Just one of the 22 new tenure appointments during the 2003-2004 academic year—Professor of Anthropology Noreen Tuross—was female, according to statistics released this summer.
And women received just 13 percent of the 32 tenure offers last year, down from 36 percent of senior offers during 2000-2001, the last year of Neil L. Rudenstine’s presidency, according to Science magazine, which first reported the letter last week.
The professors’ letter and the complaints voiced at yesterday’s meeting echoed concerns about the female tenure statistics that appeared last year, when Dean of the Faculty William C. Kirby highlighted the declining numbers in his annual letter.
“It is going to be a smaller group of women within the people who have been offered tenure,” Kirby told The Crimson in June. “[But] we have had stronger and weaker years in recruitment of women at all levels of the Faculty.”
Kirby wrote in an e-mail yesterday that while the numbers have not changed significantly since the latest statistics were released over the summer, a number of pending offers “lead me to expect that the coming academic year may have rather different results.”

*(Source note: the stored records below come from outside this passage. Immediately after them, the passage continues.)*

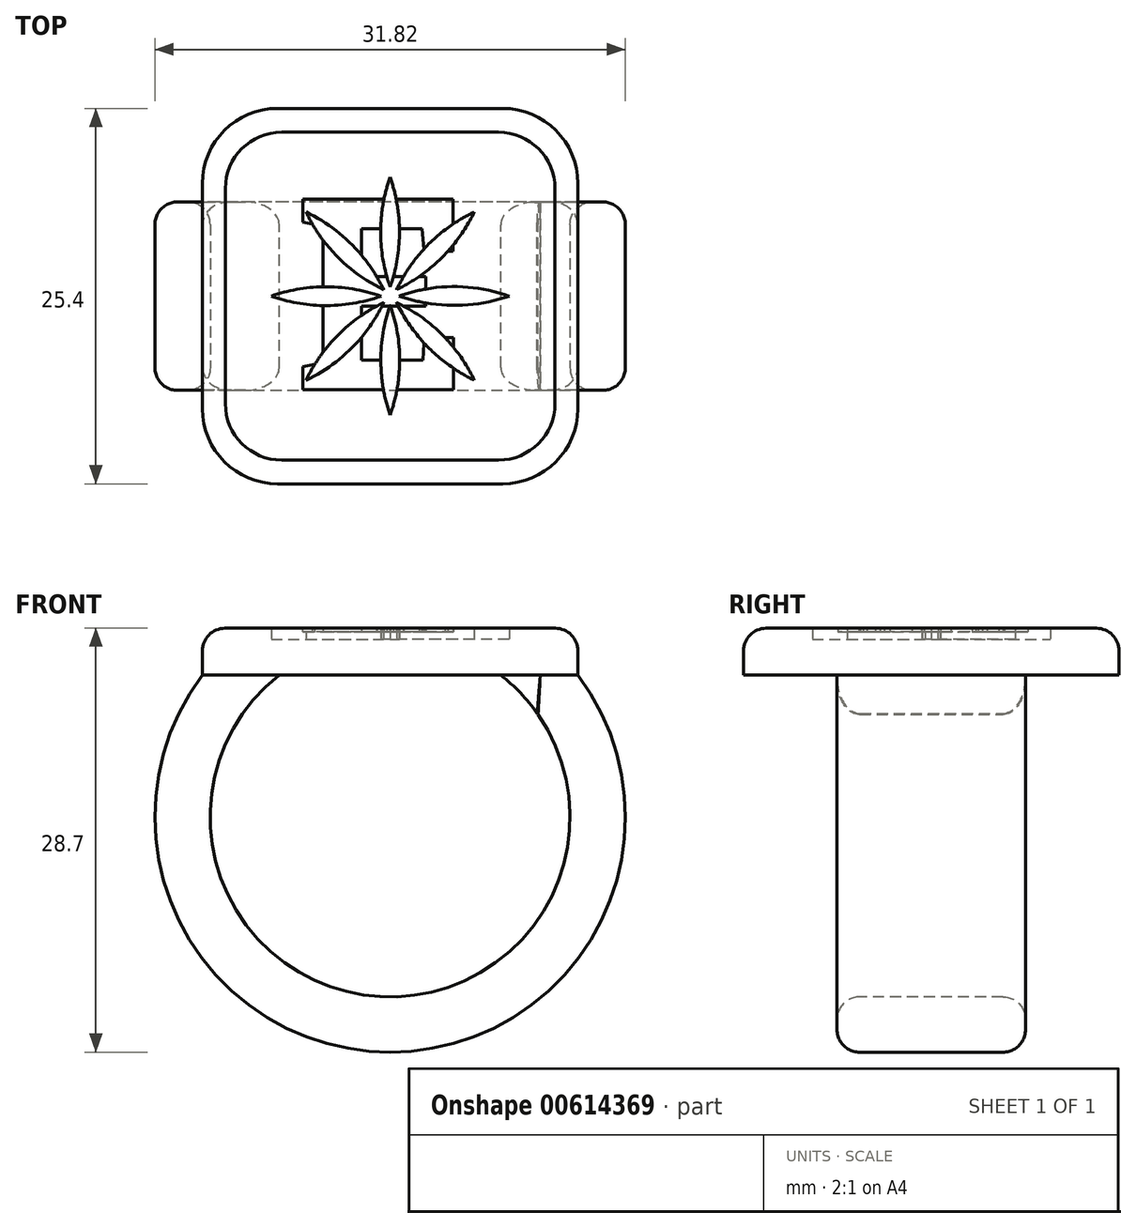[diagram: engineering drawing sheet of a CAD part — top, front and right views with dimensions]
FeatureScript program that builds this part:
annotation { "Feature Type Name" : "Feature", "Feature Type Description" : "" }
export const myFeature = defineFeature(function(context is Context, id is Id, definition is map)
    precondition{}
    {
        {
            var Q0;
            Q0=qCreatedBy(makeId("Top.planeOp"),FACE);
            var sketch = newSketch(context, id + "F0", { "sketchPlane" : qUnion([Q0])});
            skLineSegment(sketch, "E0.bottom", {"start": v(-12.7, 12.7) * mm, "end": v(12.7, 12.7) * mm});
            skLineSegment(sketch, "E0.top", {"start": v(-12.7, -12.7) * mm, "end": v(12.7, -12.7) * mm});
            skLineSegment(sketch, "E0.left", {"start": v(-12.7, 12.7) * mm, "end": v(-12.7, -12.7) * mm});
            skLineSegment(sketch, "E0.right", {"start": v(12.7, 12.7) * mm, "end": v(12.7, -12.7) * mm});
            skPoint(sketch, "E0.middle", {"position": v(0, 0) * mm});
            skSolve(sketch);
        }
        {
            var Q0;
            Q0=qSketchRegion(id+"F0",true);
            extrude(context, id + "F1", {"entities" : qUnion([Q0]), "depth" : 3.17 * mm, "offsetDistance" : 25.4 * mm});
        }
        {
            var Q0;
            Q0=qCreatedBy(makeId("Front.planeOp"),FACE);
            var sketch = newSketch(context, id + "F2", { "sketchPlane" : qUnion([Q0])});
            skArc(sketch, "E1", {"start": v(-10.16, 0) * mm, "mid": v(0, -23.56) * mm, "end": v(10.16, 0) * mm});
            skSolve(sketch);
        }
        {
            var Q0;
            Q0=makeQuery(id+"F1.opExtrude","CAP_FACE",FACE,{"disambiguationData":[OSD([sQuery(id+"F0.wireOp",EDGE,"E0.bottom"),sQuery(id+"F0.wireOp",EDGE,"E0.top"),sQuery(id+"F0.wireOp",EDGE,"E0.left"),sQuery(id+"F0.wireOp",EDGE,"E0.right")])],"isStart":true});
            var sketch = newSketch(context, id + "F3", { "sketchPlane" : qUnion([Q0])});
            skLineSegment(sketch, "E2.bottom", {"start": v(-12.7, 6.38) * mm, "end": v(-7.5, 6.38) * mm});
            skLineSegment(sketch, "E2.top", {"start": v(-12.7, -6.38) * mm, "end": v(-7.5, -6.38) * mm});
            skLineSegment(sketch, "E2.left", {"start": v(-12.7, 6.38) * mm, "end": v(-12.7, -6.38) * mm});
            skLineSegment(sketch, "E2.right", {"start": v(-7.5, 6.38) * mm, "end": v(-7.5, -6.38) * mm});
            skPoint(sketch, "E2.middle", {"position": v(-10.1, 0) * mm});
            skPoint(sketch, "E2.middle.positionSnap0", {"position": v(-12.7, 0) * mm});
            skPoint(sketch, "E2.centerSnap0", {"position": v(-12.7, 0) * mm});
            skSolve(sketch);
        }
        {
            var Q0;
            Q0=makeQuery(id+"F3.imprint","IMPRINT",FACE,{"disambiguationData":[TD([[makeQuery(id+"F3.imprint","IMPRINT",EDGE,{"derivedFrom":sQuery(id+"F3.wireOp",EDGE,"E2.bottom")}),-1.0]])]});
            var Q1;
            Q1=sQuery(id+"F2.wireOp",EDGE,"E1");
            sweep(context, id + "F4", {"operationType" : NewBodyOperationType.ADD, "profiles" : qUnion([Q0]), "path" : qUnion([Q1])});
        }
        {
            var Q0;
            Q0=qCreatedBy(makeId("Front.planeOp"),FACE);
            var sketch = newSketch(context, id + "F5", { "sketchPlane" : qUnion([Q0])});
            skLineSegment(sketch, "E3", {"start": v(-7.47, 0) * mm, "end": v(0, 0) * mm});
            skLineSegment(sketch, "E4", {"start": v(0, 0) * mm, "end": v(7.49, 0) * mm});
            skArc(sketch, "E5", {"start": v(9.95, -2.58) * mm, "mid": v(8.81, -1.2) * mm, "end": v(7.49, 0) * mm});
            skLineSegment(sketch, "E6", {"start": v(7.49, 0) * mm, "end": v(10.16, 0) * mm});
            skLineSegment(sketch, "E7", {"start": v(10.16, 0) * mm, "end": v(9.95, -2.58) * mm});
            skSolve(sketch);
        }
        {
            var Q0;
            Q0=qSketchRegion(id+"F5",true);
            extrude(context, id + "F6", {"entities" : qUnion([Q0]), "operationType" : NewBodyOperationType.ADD, "depth" : 12.7 * mm, "offsetDistance" : 25.4 * mm, "symmetric" : true});
        }
        {
            var Q0;
            Q0=makeQuery(id+"F1.opExtrude","SWEPT_EDGE",EDGE,{"disambiguationData":[OSD([sQuery(id+"F0.wireOp",EDGE,"E0.top"),sQuery(id+"F0.wireOp",EDGE,"E0.right")])]});
            var Q1;
            Q1=makeQuery(id+"F1.opExtrude","SWEPT_EDGE",EDGE,{"disambiguationData":[OSD([sQuery(id+"F0.wireOp",EDGE,"E0.top"),sQuery(id+"F0.wireOp",EDGE,"E0.left")])]});
            var Q2;
            Q2=makeQuery(id+"F1.opExtrude","SWEPT_EDGE",EDGE,{"disambiguationData":[OSD([sQuery(id+"F0.wireOp",EDGE,"E0.bottom"),sQuery(id+"F0.wireOp",EDGE,"E0.left")])]});
            var Q3;
            Q3=makeQuery(id+"F1.opExtrude","SWEPT_EDGE",EDGE,{"disambiguationData":[OSD([sQuery(id+"F0.wireOp",EDGE,"E0.bottom"),sQuery(id+"F0.wireOp",EDGE,"E0.right")])]});
            fillet(context, id + "F7", {"entities" : qUnion([Q0, Q1, Q2, Q3]), "radius" : 5.08 * mm, "tangentPropagation" : true, "allowEdgeOverflow" : false});
        }
        {
            var Q0;
            Q0=makeQuery(id+"F4.opSweep","SWEPT_EDGE",EDGE,{"disambiguationData":[OSD([sQuery(id+"F2.wireOp",EDGE,"E1"),sQuery(id+"F3.wireOp",EDGE,"E2.top"),sQuery(id+"F3.wireOp",EDGE,"E2.right")])]});
            var Q1;
            Q1=makeQuery(id+"F4.opSweep","SWEPT_EDGE",EDGE,{"disambiguationData":[OSD([sQuery(id+"F0.wireOp",EDGE,"E0.left"),sQuery(id+"F2.wireOp",EDGE,"E1"),sQuery(id+"F3.wireOp",EDGE,"E2.top"),sQuery(id+"F3.wireOp",EDGE,"E2.left")])]});
            var Q2;
            Q2=makeQuery(id+"F4.opSweep","SWEPT_EDGE",EDGE,{"disambiguationData":[OSD([sQuery(id+"F0.wireOp",EDGE,"E0.left"),sQuery(id+"F2.wireOp",EDGE,"E1"),sQuery(id+"F3.wireOp",EDGE,"E2.bottom"),sQuery(id+"F3.wireOp",EDGE,"E2.left")])]});
            var Q3;
            Q3=makeQuery(id+"F4.opSweep","SWEPT_EDGE",EDGE,{"disambiguationData":[OSD([sQuery(id+"F2.wireOp",EDGE,"E1"),sQuery(id+"F3.wireOp",EDGE,"E2.bottom"),sQuery(id+"F3.wireOp",EDGE,"E2.right")])]});
            fillet(context, id + "F8", {"entities" : qUnion([Q0, Q1, Q2, Q3]), "radius" : 1.52 * mm, "tangentPropagation" : true, "allowEdgeOverflow" : false});
        }
        {
            var Q0;
            Q0=makeQuery(id+"F1.opExtrude","CAP_FACE",FACE,{"disambiguationData":[OSD([sQuery(id+"F0.wireOp",EDGE,"E0.bottom"),sQuery(id+"F0.wireOp",EDGE,"E0.top"),sQuery(id+"F0.wireOp",EDGE,"E0.left"),sQuery(id+"F0.wireOp",EDGE,"E0.right")])],"isStart":false});
            fillet(context, id + "F9", {"entities" : qUnion([Q0]), "radius" : 1.52 * mm, "tangentPropagation" : true, "allowEdgeOverflow" : false});
        }
        {
            var Q0;
            Q0=makeQuery(id+"F1.opExtrude","CAP_FACE",FACE,{"disambiguationData":[OSD([sQuery(id+"F0.wireOp",EDGE,"E0.bottom"),sQuery(id+"F0.wireOp",EDGE,"E0.top"),sQuery(id+"F0.wireOp",EDGE,"E0.left"),sQuery(id+"F0.wireOp",EDGE,"E0.right")])],"isStart":false});
            var sketch = newSketch(context, id + "F10", { "sketchPlane" : qUnion([Q0])});
            skLineSegment(sketch, "E8.bottom", {"start": v(-11.15, 11.1) * mm, "end": v(11.15, 11.1) * mm});
            skLineSegment(sketch, "E8.top", {"start": v(-11.15, -11.1) * mm, "end": v(11.15, -11.1) * mm});
            skLineSegment(sketch, "E8.left", {"start": v(-11.15, 11.1) * mm, "end": v(-11.15, -11.1) * mm});
            skLineSegment(sketch, "E8.right", {"start": v(11.15, 11.1) * mm, "end": v(11.15, -11.1) * mm});
            skPoint(sketch, "E8.middle", {"position": v(0, 0) * mm});
            skSolve(sketch);
        }
        {
            var Q0;
            Q0=qSketchRegion(id+"F10",true);
            extrude(context, id + "F11", {"entities" : qUnion([Q0]), "operationType" : NewBodyOperationType.ADD, "depth" : 0.03 * mm, "offsetDistance" : 25.4 * mm});
        }
        {
            var Q0;
            Q0=makeQuery(id+"F11.opExtrude","SWEPT_EDGE",EDGE,{"disambiguationData":[OSD([sQuery(id+"F10.wireOp",EDGE,"E8.bottom"),sQuery(id+"F10.wireOp",EDGE,"E8.left")])]});
            var Q1;
            Q1=makeQuery(id+"F11.opExtrude","SWEPT_EDGE",EDGE,{"disambiguationData":[OSD([sQuery(id+"F10.wireOp",EDGE,"E8.bottom"),sQuery(id+"F10.wireOp",EDGE,"E8.right")])]});
            var Q2;
            Q2=makeQuery(id+"F11.opExtrude","SWEPT_EDGE",EDGE,{"disambiguationData":[OSD([sQuery(id+"F10.wireOp",EDGE,"E8.top"),sQuery(id+"F10.wireOp",EDGE,"E8.right")])]});
            var Q3;
            Q3=makeQuery(id+"F11.opExtrude","SWEPT_EDGE",EDGE,{"disambiguationData":[OSD([sQuery(id+"F10.wireOp",EDGE,"E8.top"),sQuery(id+"F10.wireOp",EDGE,"E8.left")])]});
            fillet(context, id + "F12", {"entities" : qUnion([Q0, Q1, Q2, Q3]), "radius" : 3.8 * mm, "tangentPropagation" : true, "allowEdgeOverflow" : false});
        }
        {
            var Q0;
            Q0=makeQuery(id+"F11.opExtrude","CAP_FACE",FACE,{"disambiguationData":[OSD([sQuery(id+"F10.wireOp",EDGE,"E8.bottom"),sQuery(id+"F10.wireOp",EDGE,"E8.top"),sQuery(id+"F10.wireOp",EDGE,"E8.left"),sQuery(id+"F10.wireOp",EDGE,"E8.right")])],"isStart":false});
            var sketch = newSketch(context, id + "F13", { "sketchPlane" : qUnion([Q0])});
            skArc(sketch, "E9", {"start": v(0, 8.05) * mm, "mid": v(-0.64, 4.33) * mm, "end": v(0, 0.6) * mm});
            skArc(sketch, "E10", {"start": v(0, 0.6) * mm, "mid": v(0.63, 4.33) * mm, "end": v(0, 8.05) * mm});
            skArc(sketch, "E11.1.0", {"start": v(-0.43, 0.43) * mm, "mid": v(-2.61, 3.5) * mm, "end": v(-5.7, 5.7) * mm});
            skArc(sketch, "E11.1.1", {"start": v(-5.7, 5.7) * mm, "mid": v(-3.52, 2.6) * mm, "end": v(-0.43, 0.43) * mm});
            skArc(sketch, "E11.2.0", {"start": v(-0.6, 0) * mm, "mid": v(-4.33, 0.63) * mm, "end": v(-8.05, 0) * mm});
            skArc(sketch, "E11.2.1", {"start": v(-8.05, 0) * mm, "mid": v(-4.33, -0.64) * mm, "end": v(-0.6, 0) * mm});
            skArc(sketch, "E11.3.0", {"start": v(-0.43, -0.43) * mm, "mid": v(-3.5, -2.61) * mm, "end": v(-5.7, -5.7) * mm});
            skArc(sketch, "E11.3.1", {"start": v(-5.7, -5.7) * mm, "mid": v(-2.6, -3.52) * mm, "end": v(-0.43, -0.43) * mm});
            skArc(sketch, "E11.4.0", {"start": v(0, -0.6) * mm, "mid": v(-0.63, -4.33) * mm, "end": v(0, -8.05) * mm});
            skArc(sketch, "E11.4.1", {"start": v(0, -8.05) * mm, "mid": v(0.64, -4.33) * mm, "end": v(0, -0.6) * mm});
            skArc(sketch, "E11.5.0", {"start": v(0.43, -0.43) * mm, "mid": v(2.61, -3.5) * mm, "end": v(5.7, -5.7) * mm});
            skArc(sketch, "E11.5.1", {"start": v(5.7, -5.7) * mm, "mid": v(3.52, -2.6) * mm, "end": v(0.43, -0.43) * mm});
            skArc(sketch, "E11.6.0", {"start": v(0.6, 0) * mm, "mid": v(4.33, -0.63) * mm, "end": v(8.05, 0) * mm});
            skArc(sketch, "E11.6.1", {"start": v(8.05, 0) * mm, "mid": v(4.33, 0.64) * mm, "end": v(0.6, 0) * mm});
            skArc(sketch, "E11.7.0", {"start": v(0.43, 0.43) * mm, "mid": v(3.5, 2.61) * mm, "end": v(5.7, 5.7) * mm});
            skArc(sketch, "E11.7.1", {"start": v(5.7, 5.7) * mm, "mid": v(2.6, 3.52) * mm, "end": v(0.43, 0.43) * mm});
            skPoint(sketch, "E11.center", {"position": v(0, 0) * mm});
            skSolve(sketch);
        }
        {
            var Q0;
            Q0=qSketchRegion(id+"F13",true);
            extrude(context, id + "F14", {"entities" : qUnion([Q0]), "operationType" : NewBodyOperationType.REMOVE, "depth" : 1.52 * mm, "offsetDistance" : 25.4 * mm, "symmetric" : true});
        }
        {
            var Q0;
            Q0=makeQuery(id+"F11.opExtrude","CAP_FACE",FACE,{"disambiguationData":[OSD([sQuery(id+"F10.wireOp",EDGE,"E8.bottom"),sQuery(id+"F10.wireOp",EDGE,"E8.top"),sQuery(id+"F10.wireOp",EDGE,"E8.left"),sQuery(id+"F10.wireOp",EDGE,"E8.right")])],"isStart":false});
            var sketch = newSketch(context, id + "F15", { "sketchPlane" : qUnion([Q0])});
            skText(sketch, "E12", { "text": "E", "fontName": "RobotoSlab-Bold.ttf"});
            const initialGuessF15  = {"E12": [-0.00639, -0.00632, 1, 0, 0.01303]};
            skSetInitialGuess(sketch, initialGuessF15);
            skSolve(sketch);
        }
        {
            var Q0;
            Q0=qSketchRegion(id+"F15",true);
            extrude(context, id + "F16", {"entities" : qUnion([Q0]), "operationType" : NewBodyOperationType.REMOVE, "oppositeDirection" : true, "depth" : 0.25 * mm, "offsetDistance" : 25.4 * mm});
        }
        {
            var Q0;
            Q0=makeQuery(id+"F6.opExtrude","CAP_EDGE",EDGE,{"disambiguationData":[OSD([sQuery(id+"F5.wireOp",EDGE,"E5")])],"isStart":false});
            var Q1;
            Q1=makeQuery(id+"F6.opExtrude","CAP_EDGE",EDGE,{"disambiguationData":[OSD([sQuery(id+"F5.wireOp",EDGE,"E5")])],"isStart":true});
            fillet(context, id + "F17", {"entities" : qUnion([Q0, Q1]), "radius" : 1.52 * mm, "tangentPropagation" : true, "allowEdgeOverflow" : false});
        }
    });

In their June 18 letter, professors warned Kirby and University President Lawrence H. Summers that the decline may be an unintended result of new policies—including a push to tenure younger faculty—enacted over the past few years, Science reported.

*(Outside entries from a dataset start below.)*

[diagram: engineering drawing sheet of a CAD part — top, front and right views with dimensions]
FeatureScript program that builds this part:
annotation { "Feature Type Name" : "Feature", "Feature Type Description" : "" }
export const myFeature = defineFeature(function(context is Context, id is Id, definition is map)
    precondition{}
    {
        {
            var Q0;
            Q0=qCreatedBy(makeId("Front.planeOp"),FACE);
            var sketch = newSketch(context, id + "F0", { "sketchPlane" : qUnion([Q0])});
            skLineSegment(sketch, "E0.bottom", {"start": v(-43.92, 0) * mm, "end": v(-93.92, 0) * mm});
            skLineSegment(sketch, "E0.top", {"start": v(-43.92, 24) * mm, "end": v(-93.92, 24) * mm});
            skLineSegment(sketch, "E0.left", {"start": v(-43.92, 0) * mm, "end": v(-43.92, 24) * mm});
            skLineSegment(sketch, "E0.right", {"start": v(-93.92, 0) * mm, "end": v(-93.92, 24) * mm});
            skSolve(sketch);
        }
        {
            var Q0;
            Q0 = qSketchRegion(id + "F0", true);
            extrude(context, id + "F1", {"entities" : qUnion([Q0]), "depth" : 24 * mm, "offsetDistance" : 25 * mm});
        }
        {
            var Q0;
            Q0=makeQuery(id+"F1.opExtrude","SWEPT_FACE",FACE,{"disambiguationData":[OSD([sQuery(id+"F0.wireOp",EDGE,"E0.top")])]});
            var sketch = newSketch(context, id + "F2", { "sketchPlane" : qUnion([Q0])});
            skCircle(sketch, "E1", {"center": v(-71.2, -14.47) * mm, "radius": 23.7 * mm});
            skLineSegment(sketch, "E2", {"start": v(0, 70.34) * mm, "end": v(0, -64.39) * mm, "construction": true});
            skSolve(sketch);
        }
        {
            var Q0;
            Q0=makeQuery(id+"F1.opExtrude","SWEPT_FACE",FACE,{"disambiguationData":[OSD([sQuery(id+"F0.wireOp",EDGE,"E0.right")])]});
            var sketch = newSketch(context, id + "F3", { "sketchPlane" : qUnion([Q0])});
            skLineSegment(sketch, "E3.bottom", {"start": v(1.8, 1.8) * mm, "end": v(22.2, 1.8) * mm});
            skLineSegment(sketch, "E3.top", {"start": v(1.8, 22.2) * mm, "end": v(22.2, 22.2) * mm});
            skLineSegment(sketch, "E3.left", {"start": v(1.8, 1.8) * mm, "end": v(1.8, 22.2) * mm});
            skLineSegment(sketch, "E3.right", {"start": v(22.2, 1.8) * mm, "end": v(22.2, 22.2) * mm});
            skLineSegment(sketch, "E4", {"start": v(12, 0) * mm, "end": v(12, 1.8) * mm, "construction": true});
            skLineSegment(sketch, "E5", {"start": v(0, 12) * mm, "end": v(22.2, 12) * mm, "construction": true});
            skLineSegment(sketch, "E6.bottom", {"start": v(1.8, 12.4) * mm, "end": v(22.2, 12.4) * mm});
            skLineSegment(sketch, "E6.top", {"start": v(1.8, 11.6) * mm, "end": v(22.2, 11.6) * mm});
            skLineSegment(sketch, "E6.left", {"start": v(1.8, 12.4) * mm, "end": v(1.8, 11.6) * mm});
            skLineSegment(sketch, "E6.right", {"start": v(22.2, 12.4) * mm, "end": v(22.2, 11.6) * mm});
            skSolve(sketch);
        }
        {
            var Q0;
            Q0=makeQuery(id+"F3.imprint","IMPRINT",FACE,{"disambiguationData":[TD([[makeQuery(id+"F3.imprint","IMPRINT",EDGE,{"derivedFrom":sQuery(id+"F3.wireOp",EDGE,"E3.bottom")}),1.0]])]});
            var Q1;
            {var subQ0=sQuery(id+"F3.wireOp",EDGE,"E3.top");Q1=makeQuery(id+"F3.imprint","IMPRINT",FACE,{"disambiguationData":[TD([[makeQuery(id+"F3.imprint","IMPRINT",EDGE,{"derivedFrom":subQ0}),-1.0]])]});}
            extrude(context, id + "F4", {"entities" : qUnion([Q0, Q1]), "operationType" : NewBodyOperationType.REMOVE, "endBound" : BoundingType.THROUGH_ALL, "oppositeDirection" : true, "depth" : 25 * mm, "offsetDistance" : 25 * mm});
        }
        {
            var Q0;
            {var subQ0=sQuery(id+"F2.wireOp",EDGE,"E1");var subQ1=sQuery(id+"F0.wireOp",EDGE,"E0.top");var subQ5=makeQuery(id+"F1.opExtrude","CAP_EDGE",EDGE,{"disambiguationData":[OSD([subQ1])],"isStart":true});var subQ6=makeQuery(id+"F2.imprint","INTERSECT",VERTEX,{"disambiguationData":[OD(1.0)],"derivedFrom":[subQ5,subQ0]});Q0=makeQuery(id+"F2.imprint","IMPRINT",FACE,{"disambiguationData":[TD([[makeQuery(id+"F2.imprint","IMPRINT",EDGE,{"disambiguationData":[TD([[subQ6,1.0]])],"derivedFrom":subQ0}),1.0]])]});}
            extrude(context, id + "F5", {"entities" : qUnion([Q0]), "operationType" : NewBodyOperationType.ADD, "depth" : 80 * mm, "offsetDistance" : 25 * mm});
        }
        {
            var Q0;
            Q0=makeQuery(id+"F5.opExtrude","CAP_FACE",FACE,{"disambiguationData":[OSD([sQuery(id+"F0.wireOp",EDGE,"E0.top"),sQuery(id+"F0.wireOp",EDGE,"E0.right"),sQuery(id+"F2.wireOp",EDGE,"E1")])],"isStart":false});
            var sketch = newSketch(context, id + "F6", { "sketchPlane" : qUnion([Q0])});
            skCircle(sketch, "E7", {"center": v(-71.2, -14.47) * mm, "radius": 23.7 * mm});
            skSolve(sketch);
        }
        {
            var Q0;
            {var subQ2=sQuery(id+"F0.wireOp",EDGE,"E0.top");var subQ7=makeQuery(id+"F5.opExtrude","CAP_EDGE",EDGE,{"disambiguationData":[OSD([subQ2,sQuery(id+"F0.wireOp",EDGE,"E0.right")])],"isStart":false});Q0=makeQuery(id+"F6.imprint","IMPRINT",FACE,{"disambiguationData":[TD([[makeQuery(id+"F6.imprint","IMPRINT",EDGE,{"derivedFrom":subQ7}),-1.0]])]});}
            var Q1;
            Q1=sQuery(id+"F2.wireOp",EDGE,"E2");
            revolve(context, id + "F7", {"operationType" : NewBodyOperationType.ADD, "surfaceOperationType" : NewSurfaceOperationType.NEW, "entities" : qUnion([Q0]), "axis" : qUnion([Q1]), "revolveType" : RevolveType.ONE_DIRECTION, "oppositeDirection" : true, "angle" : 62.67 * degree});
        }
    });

But Summers said yesterday that the “pattern is determined by departments” and their recommendations for tenure.
“The appointments the University makes are the appointments the departments recommend,” he said. “A very small percentage are turned down...the real issue is the appointments that departments make.”
Summers said he is meeting in October with a standing group of women faculty.
Kirby wrote that a new, more transparent tenure procedure and divisional deans would help, and added that he would emphasize the issue in upcoming meetings with department chairs.
“Deans and presidents can approve proposed appointments, but sustained progress has to be built primarily on proposals brought forward by departments,” Kirby wrote.
But leadership from Kirby and Summers is critical, said one member of the Faculty Council, the 18-member FAS governing body.
“It’s got to be led by the dean or the president for it to get anywhere,” said the member, who asked to remain anonymous.
Some faculty said they worry that department chairs are not making the recruitment of women a high enough priority.
“Most members of the search committee are men, and they’ll often bring in a token woman candidate after they’ve decided to hire somebody else,” one signer of the letter told Science.